There is something magical about a spreadsheet – it doesn’t matter who you are or what you are trained to do, the moment you click on those cells and make your first shopping list, you somehow believe that you are smarter than you were before. Perhaps it is the ease with which any person can organise information into rows and columns, or perhaps it is the ability to do formulas that automatically update with changes – whatever the reason, spreadsheets are still tremendously popular.
Spreadsheets have been used for decades and companies have amassed large amounts of data using them. For the most part a typical spreadsheet is formatted like the make-up on a Vegas drag queen and most of them have formulas that contain at least seven IF statements (of which half are broken). They are seriously messy, but they are also seriously important data sources for companies investing in Big Data solutions.
Spreadsheets are to Big Data as Napkins are to Innovation
The role of spreadsheets in companies are changing – the emphasis used to be on using it as a blank canvas for creating various types of reports and charts, or for developing financial or data models. There is certainly still a lot of this going on, but as the market for advanced data tools matures, spreadsheets cannot hold the position as the data tool of choice anymore.
Within the realm of data science, creating a spreadsheet is an increasingly popular way to “sketch out” a data concept, and create small scale proof-of-concept versions of Big Data tools. In this way data scientists can rapidly prototype new ways of managing and analyzing large data sets.
But what about those millions of gigabytes worth of spreadsheets clogging up the company servers? Are they now simply defunct archival files that have mostly anthropological value?

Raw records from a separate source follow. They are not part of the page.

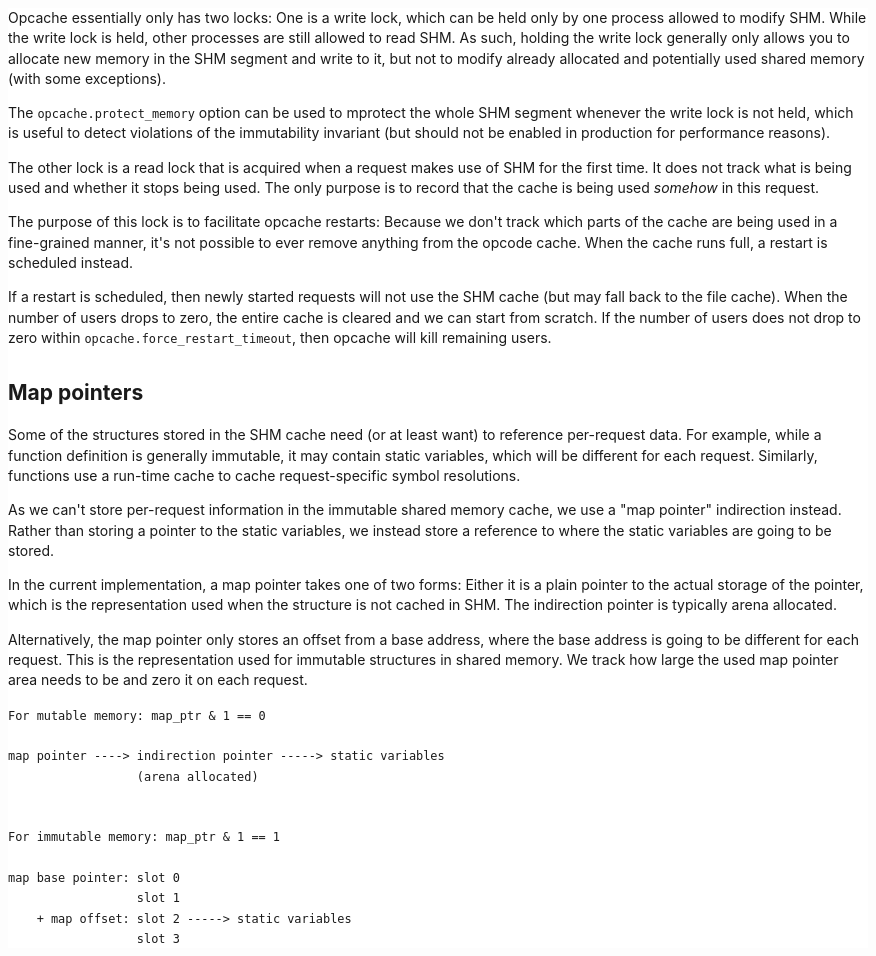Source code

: Opcache essentially only has two locks: One is a write lock, which can be held only by one process allowed to modify SHM. While the write lock is held, other processes are still allowed to read SHM. As such, holding the write lock generally only allows you to allocate new memory in the SHM segment and write to it, but not to modify already allocated and potentially used shared memory (with some exceptions).

The `opcache.protect_memory` option can be used to mprotect the whole SHM segment whenever the write lock is not held, which is useful to detect violations of the immutability invariant (but should not be enabled in production for performance reasons).

The other lock is a read lock that is acquired when a request makes use of SHM for the first time. It does not track what is being used and whether it stops being used. The only purpose is to record that the cache is being used *somehow* in this request.

The purpose of this lock is to facilitate opcache restarts: Because we don't track which parts of the cache are being used in a fine-grained manner, it's not possible to ever remove anything from the opcode cache. When the cache runs full, a restart is scheduled instead.

If a restart is scheduled, then newly started requests will not use the SHM cache (but may fall back to the file cache). When the number of users drops to zero, the entire cache is cleared and we can start from scratch. If the number of users does not drop to zero within `opcache.force_restart_timeout`, then opcache will kill remaining users.

## Map pointers

Some of the structures stored in the SHM cache need (or at least want) to reference per-request data. For example, while a function definition is generally immutable, it may contain static variables, which will be different for each request. Similarly, functions use a run-time cache to cache request-specific symbol resolutions.

As we can't store per-request information in the immutable shared memory cache, we use a "map pointer" indirection instead. Rather than storing a pointer to the static variables, we instead store a reference to where the static variables are going to be stored.

In the current implementation, a map pointer takes one of two forms: Either it is a plain pointer to the actual storage of the pointer, which is the representation used when the structure is not cached in SHM. The indirection pointer is typically arena allocated.

Alternatively, the map pointer only stores an offset from a base address, where the base address is going to be different for each request. This is the representation used for immutable structures in shared memory. We track how large the used map pointer area needs to be and zero it on each request.

```
For mutable memory: map_ptr & 1 == 0

map pointer ----> indirection pointer -----> static variables
                  (arena allocated)


For immutable memory: map_ptr & 1 == 1

map base pointer: slot 0
                  slot 1
    + map offset: slot 2 -----> static variables
                  slot 3
```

Some Advances in the Big Data Spreadsheets
For a company like Microsoft the move towards Big Data solutions in the market have not gone unnoticed. New analytics tools are making it easier to manage large data sets whilst Excel and other spreadsheet solutions are still hampered by practical limitations (in spite of its theoretical abilities).
However, industry has responded and some players are pushing for spreadsheet-like analyses to integrate with Big Data solutions. Here are some examples:
- Microsoft created an add-in for Excel called “Microsoft Power Query” that allows users to connect Excel to a variety of sources, including Hadoop.
- IBM developed “Big Sheets” which is essentially a web based front-end for Hadoop and allows for DIY analytics
- Datameer and 1010 Data developed some technologies for spreadsheet-like analytics with up to a trillion rows.
The Value of Semi-structured Data
Spreadsheets are often classified as unstructured data because the information contained within them are not linked to a specific database schema of sorts. However, I view spreadsheets as semi-structured data that has two very valuable attributes namely:
- The structural aspects of the spreadsheet: over time your employees may have developed unique ways of dealing with data that is not available using standard tools. Understanding these novel approaches will enrich the efforts of your data scientists.
- The actual content: As messy as it may be, the data contained in spreadsheets can be very useful, especially for historical analyses.
Embrace The Mess
Whether you use spreadsheets as proof-of-concept tools, or harvesting mounds of semi-structured historical data, they remain valuable in companies. It is more than likely that spreadsheets will evolve as the market requires reliable systems that can deal with bigger data sets and allow for the ease of use that spreadsheet solutions have always provided. I encourage you to embrace the mess!